From Amazon
Ariadne's Dream, Tess Fragoulis's first novel, is a lush, extravagant, and squalid tale of love, drugs, myths, sex, and death in Athens and the Greek Islands. Ariadne is a young Montreal Greek who, bored with her Canadian life, travels to Athens in search of change. After months of isolation, she finds it in the form of Yannis Vissinos, a musician and junkie who quickly dominates her heart, bank account, and life. Heroin quickly tears Ariadne and Yannis apart, and Ariadne flees to work as a waitress in a seedy jazz bar on Nysas, a hedonistic cesspool beloved of libidinous tourists. Installed in a life of numbing servitude, she pines for Yannis, who is tied to her by an affair that can't just end.

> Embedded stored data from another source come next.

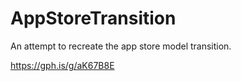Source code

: # AppStoreTransition


An attempt to recreate the app store model transition.




https://gph.is/g/aK67B8E
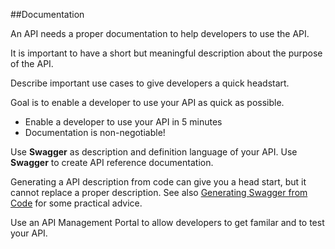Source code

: ##Documentation

An API needs a proper documentation to help developers to use the API.

It is important to have a short but meaningful description about the purpose of the API.

Describe important use cases to give developers a quick headstart.

Goal is to enable a developer to use your API as quick as possible.

- Enable a developer to use your API in 5 minutes 
- Documentation is non-negotiable!

Use **Swagger** as description and definition language of your API.
Use **Swagger** to create API reference documentation.

Generating a API description from code can give you a head start, but it cannot replace a proper description. See also [Generating Swagger from Code](http://dev.haufe-lexware.com/generate-swagger/) for some practical advice.

Use an API Management Portal to allow developers to get familar and to test your API.
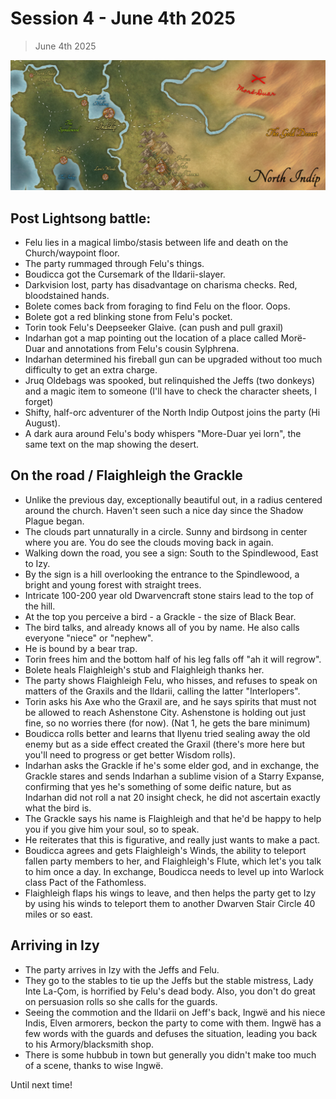 # Session 4 - June 4th 2025
> June 4th 2025

![North Indip](north_indip.png)

## Post Lightsong battle:

- Felu lies in a magical limbo/stasis between life and death on the Church/waypoint floor.
- The party rummaged through Felu's things.
- Boudicca got the Cursemark of the Ildarii-slayer.
- Darkvision lost, party has disadvantage on charisma checks. Red, bloodstained hands.
- Bolete comes back from foraging to find Felu on the floor. Oops.
- Bolete got a red blinking stone from Felu's pocket.
- Torin took Felu's Deepseeker Glaive. (can push and pull graxil)
- Indarhan got a map pointing out the location of a place called Morë-Duar and annotations from Felu's cousin Sylphrena.
- Indarhan determined his fireball gun can be upgraded without too much difficulty to get an extra charge.
- Jruq Oldebags was spooked, but relinquished the Jeffs (two donkeys) and a magic item to someone (I'll have to check the character sheets, I forget)
- Shifty, half-orc adventurer of the North Indip Outpost joins the party (Hi August).
- A dark aura around Felu's body whispers "More-Duar yei lorn", the same text on the map showing the desert.

## On the road / Flaighleigh the Grackle

- Unlike the previous day, exceptionally beautiful out, in a radius centered around the church. Haven't seen such a nice day since the Shadow Plague began.
- The clouds part unnaturally in a circle. Sunny and birdsong in center where you are. You do see the clouds moving back in again.
- Walking down the road, you see a sign: South to the Spindlewood, East to Izy.
- By the sign is a hill overlooking the entrance to the Spindlewood, a bright and young forest with straight trees.
- Intricate 100-200 year old Dwarvencraft stone stairs lead to the top of the hill.
- At the top you perceive a bird - a Grackle - the size of Black Bear.
- The bird talks, and already knows all of you by name. He also calls everyone "niece" or "nephew".
- He is bound by a bear trap.
- Torin frees him and the bottom half of his leg falls off "ah it will regrow".
- Bolete heals Flaighleigh's stub and Flaighleigh thanks her.
- The party shows Flaighleigh Felu, who hisses, and refuses to speak on matters of the Graxils and the Ildarii, calling the latter "Interlopers".
- Torin asks his Axe who the Graxil are, and he says spirits that must not be allowed to reach Ashenstone City. Ashenstone is holding out just fine, so no worries there (for now). (Nat 1, he gets the bare minimum)
- Boudicca rolls better and learns that Ilyenu tried sealing away the old enemy but as a side effect created the Graxil (there's more here but you'll need to progress or get better Wisdom rolls).
- Indarhan asks the Grackle if he's some elder god, and in exchange, the Grackle stares and sends Indarhan a sublime vision of a Starry Expanse, confirming that yes he's something of some deific nature, but as Indarhan did not roll a nat 20 insight check, he did not ascertain exactly what the bird is.
- The Grackle says his name is Flaighleigh and that he'd be happy to help you if you give him your soul, so to speak.
- He reiterates that this is figurative, and really just wants to make a pact.
- Boudicca agrees and gets Flaighleigh's Winds, the ability to teleport fallen party members to her, and Flaighleigh's Flute, which let's you talk to him once a day. In exchange, Boudicca needs to level up into Warlock class Pact of the Fathomless.
- Flaighleigh flaps his wings to leave, and then helps the party get to Izy by using his winds to teleport them to another Dwarven Stair Circle 40 miles or so east.

## Arriving in Izy 
- The party arrives in Izy with the Jeffs and Felu.
- They go to the stables to tie up the Jeffs but the stable mistress, Lady Inte La-Çom, is horrified by Felu's dead body. Also, you don't do great on persuasion rolls so she calls for the guards.
- Seeing the commotion and the Ildarii on Jeff's back, Ingwë and his niece Indis, Elven armorers, beckon the party to come with them. Ingwë has a few words with the guards and defuses the situation, leading you back to his Armory/blacksmith shop.
- There is some hubbub in town but generally you didn't make too much of a scene, thanks to wise Ingwë.

Until next time!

Fragoulis's combination of mythology and dark, comic romance sometimes feels a bit too familiar; the myth-laden meeting of a promiscuous Canadian woman abroad and a drug-addled musician was recently used a bit more effectively in fellow Montrealer Will Aitken's Realia. Unlike Aitken, Fragoulis doesn't quite manage to harmonize her tragicomic impulses. The antics of lovelorn Ariadne and brutal Yannis are very entertaining, but the narrator's insistence on tragedy and pathos is never believable. Ariadne's Dream is a fun, intelligent, sexy novel, but it fails to realize its own ambitions. --Harvey Cornell
About the Author
Tess Fragoulis was born in Herkalion, Crete, and grew up in Montreal where she currently lives and writes. She has written for television and newspapers, and has published widely in literary journals.